The hit HBO show is known for unabashedly delving into a mix of blood, sex and violence that even at its most disturbing – as some called the scene from an earlier season three episode, in which Bill literally made Lorena’s head spin in the bedroom – it leaves viewers thirsting for more.

"True Blood" creator Alan Ball said he wouldn't have it any other way, regardless of how many fictional awkward teen girls spring forth to pine for their sex-refusing vampire boyfriends. If it's about vampires, Ball told Rolling Stone, it's got to have some sex.

"To me, vampires are sex," Ball told the magazine. "I don't get a vampire story about abstinence. I'm 53. I don't care about high school students.

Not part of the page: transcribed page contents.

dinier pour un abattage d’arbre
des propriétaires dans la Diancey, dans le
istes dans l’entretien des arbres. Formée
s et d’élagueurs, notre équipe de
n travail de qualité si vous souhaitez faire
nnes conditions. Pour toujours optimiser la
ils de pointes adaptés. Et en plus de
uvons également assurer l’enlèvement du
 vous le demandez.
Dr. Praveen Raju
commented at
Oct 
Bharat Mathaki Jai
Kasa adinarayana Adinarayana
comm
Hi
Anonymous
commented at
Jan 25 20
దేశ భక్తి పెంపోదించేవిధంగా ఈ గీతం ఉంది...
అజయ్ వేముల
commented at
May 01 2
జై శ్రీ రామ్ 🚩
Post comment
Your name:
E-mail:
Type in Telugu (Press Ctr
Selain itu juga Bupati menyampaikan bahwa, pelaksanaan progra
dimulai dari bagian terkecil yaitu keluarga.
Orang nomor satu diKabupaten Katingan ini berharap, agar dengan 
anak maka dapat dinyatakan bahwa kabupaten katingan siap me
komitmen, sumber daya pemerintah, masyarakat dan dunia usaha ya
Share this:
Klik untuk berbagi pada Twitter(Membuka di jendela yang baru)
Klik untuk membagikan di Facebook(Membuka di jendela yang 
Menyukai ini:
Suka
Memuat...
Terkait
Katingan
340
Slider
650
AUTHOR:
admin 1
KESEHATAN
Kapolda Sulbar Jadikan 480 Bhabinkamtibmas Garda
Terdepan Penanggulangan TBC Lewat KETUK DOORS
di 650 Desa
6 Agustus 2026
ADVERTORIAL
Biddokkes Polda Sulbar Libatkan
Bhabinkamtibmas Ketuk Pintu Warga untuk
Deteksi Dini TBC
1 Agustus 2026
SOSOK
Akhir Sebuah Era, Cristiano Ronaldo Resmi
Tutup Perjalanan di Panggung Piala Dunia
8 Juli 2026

I find them irritating and uninformed."

And so of course, in the middle of an article that traces the growth of the bloody phenomenon through the perspective of its stars, we get tidbits about how the actors deal with all of that nudity.

Anna Paquin, for one, admits to wearing a “patch” – a piece of attire that resembles a thong with the sides cut off – when she’s got to film a nude scene as her alter-ego Sookie Stackhouse. For men, there’s the “sock” option to cover the goods.

But while Stephen Moyer, who plays Sookie’s vampire lover Bill Compton, wears a sock on set (not that he has “anything to hide," he assured Rolling Stone), Alexander Skarsgard, who portrays the vampire Eric Northman, wants nothing to do with the tube of modesty.

“I don’t want a sock around it, it feels ridiculous,” Skarsgard said to Rolling Stone. “If we’re naked in the scene, then I’m naked. I’ve always been that way.”

Who, pray tell, could ever be melancholy on that kind of set?

“[W]orking on ‘Six Feet Under’ could sometimes be depressing, but ‘True Blood’ is very different,” Ball said of his two series, (the former of which came to an end in 2005). “It’s about archetypes, the subconscious, mythology and wish-fulfillment. I’m like a kid going to the playground everyday.”